Da fragte der Sohn: "Vater, wie schaffst du es, immer so ruhig und ausgeglichen zu sein?". Da sagte der Vater: "Ganz einfach: Wenn ich schlafe, dann schlafe ich. Wenn ich aufstehe, dann stehe ich auf. Wenn ich esse, dann esse ich. Wenn ich gehe, dann gehe ich. Wenn ich arbeite, dann arbeite ich. Wenn ich ruhe, dann ruhe ich".

"Aber das mache ich doch auch!", erwiderte der Sohn. Der Vater sah ihn prüfend an und sagte dann: "Nein, du machst es anders: Wenn du schläfst, denkst du schon ans Aufstehen.

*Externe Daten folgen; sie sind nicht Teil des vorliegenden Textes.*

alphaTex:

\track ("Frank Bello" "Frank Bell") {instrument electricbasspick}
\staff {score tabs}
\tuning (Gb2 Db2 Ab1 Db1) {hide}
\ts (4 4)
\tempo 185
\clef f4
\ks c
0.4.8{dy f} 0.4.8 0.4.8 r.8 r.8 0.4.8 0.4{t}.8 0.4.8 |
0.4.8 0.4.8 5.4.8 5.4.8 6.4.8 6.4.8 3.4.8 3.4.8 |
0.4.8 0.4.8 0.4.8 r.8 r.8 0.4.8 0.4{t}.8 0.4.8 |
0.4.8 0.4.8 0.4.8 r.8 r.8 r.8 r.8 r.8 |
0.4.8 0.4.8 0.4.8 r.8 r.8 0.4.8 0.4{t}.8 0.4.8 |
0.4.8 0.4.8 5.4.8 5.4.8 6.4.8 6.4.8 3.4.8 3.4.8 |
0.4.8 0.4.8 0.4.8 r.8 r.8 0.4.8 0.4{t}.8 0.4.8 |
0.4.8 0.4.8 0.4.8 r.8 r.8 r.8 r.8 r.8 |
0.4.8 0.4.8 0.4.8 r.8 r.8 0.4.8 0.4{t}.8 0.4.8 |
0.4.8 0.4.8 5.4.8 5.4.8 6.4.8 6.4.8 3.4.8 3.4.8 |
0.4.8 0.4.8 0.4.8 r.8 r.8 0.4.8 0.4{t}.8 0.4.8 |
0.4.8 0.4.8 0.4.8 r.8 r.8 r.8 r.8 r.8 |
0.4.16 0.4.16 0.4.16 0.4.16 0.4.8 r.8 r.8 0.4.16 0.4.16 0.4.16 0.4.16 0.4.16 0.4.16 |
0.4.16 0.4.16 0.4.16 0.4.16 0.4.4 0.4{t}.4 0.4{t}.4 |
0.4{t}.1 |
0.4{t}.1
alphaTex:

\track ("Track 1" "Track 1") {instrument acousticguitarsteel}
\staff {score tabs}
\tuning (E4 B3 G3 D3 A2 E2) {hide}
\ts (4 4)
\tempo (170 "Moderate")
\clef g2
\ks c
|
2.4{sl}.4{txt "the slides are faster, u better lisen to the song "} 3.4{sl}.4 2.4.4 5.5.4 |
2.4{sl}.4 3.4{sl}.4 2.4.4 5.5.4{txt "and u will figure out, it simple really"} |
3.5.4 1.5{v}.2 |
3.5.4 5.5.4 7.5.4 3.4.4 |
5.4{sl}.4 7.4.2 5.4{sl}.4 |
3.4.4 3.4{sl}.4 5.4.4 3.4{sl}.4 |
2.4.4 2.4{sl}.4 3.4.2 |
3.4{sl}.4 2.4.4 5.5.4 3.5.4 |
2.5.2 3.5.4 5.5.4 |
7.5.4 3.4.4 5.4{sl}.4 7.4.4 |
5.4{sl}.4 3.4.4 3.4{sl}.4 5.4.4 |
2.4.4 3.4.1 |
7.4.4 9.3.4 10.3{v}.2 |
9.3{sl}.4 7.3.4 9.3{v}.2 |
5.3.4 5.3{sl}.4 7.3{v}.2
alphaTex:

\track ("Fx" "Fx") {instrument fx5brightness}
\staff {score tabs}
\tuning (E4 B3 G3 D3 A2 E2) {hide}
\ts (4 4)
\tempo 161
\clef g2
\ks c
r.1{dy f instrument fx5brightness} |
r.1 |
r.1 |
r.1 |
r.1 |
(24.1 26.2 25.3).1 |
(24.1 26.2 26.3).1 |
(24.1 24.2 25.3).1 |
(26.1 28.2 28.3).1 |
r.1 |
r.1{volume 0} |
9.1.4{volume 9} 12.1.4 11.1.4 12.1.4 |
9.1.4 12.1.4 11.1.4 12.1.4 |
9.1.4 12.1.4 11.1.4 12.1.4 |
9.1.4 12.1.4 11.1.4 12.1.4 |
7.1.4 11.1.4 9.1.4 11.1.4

Wenn du aufstehst, denkst du schon ans Essen. Wenn du isst, denkst du schon ans Gehen. Wenn du gehst, denkst du schon ans Arbeiten. Wenn du arbeitest, denkst du schon ans Ruhen. Wenn du ruhst, denkst du schon ans Schlafen".

Diese alte Geschichte aus China erscheint mir wie ein Schlüssel zum Verständnis des modernen Menschen, der von Termin zu Termin hetzt, ohne irgendwo gegenwärtig zu sein.

Der moderne Mensch lebt einerseits in der Vergangenheit. Er hadert mit seiner eigenen Geschichte und trauert seinen verpassten Chancen nach. Er überlegt sich, wie sein Leben verlaufen wäre, wenn er einen anderen Beruf erlernt oder einen anderen Partner gefunden hätte.

Der moderne Mensch lebt andererseits in der Zukunft. Er träumt davon, was er am Feierabend, am Wochenende oder im nächsten Urlaub machen will. Er überlegt sich, wie er sein Leben nach dem Hausbau, der Kindererziehung und der Pensionierung gestalten könnte.

Das alles sind – auch wenn es hart klingt – Lebenslügen. Denn der Mensch hat gar nicht die Möglichkeit, in der Vergangenheit oder in der Zukunft zu leben. Die einzige Zeit, die der Mensch nach dem Willen Gottes gestalten kann und soll, ist die Gegenwart.

Nur wer im Hier und Jetzt lebt, kann glücklich und zufrieden sein. Darum lasse ich gerne am Anfang eines Gottesdienstes das folgende Lied von Gerhard Tersteegen (1697-1769) singen: "Gott ist gegenwärtig". Und ich frage mich dabei jedes Mal: "Bin ich es auch?".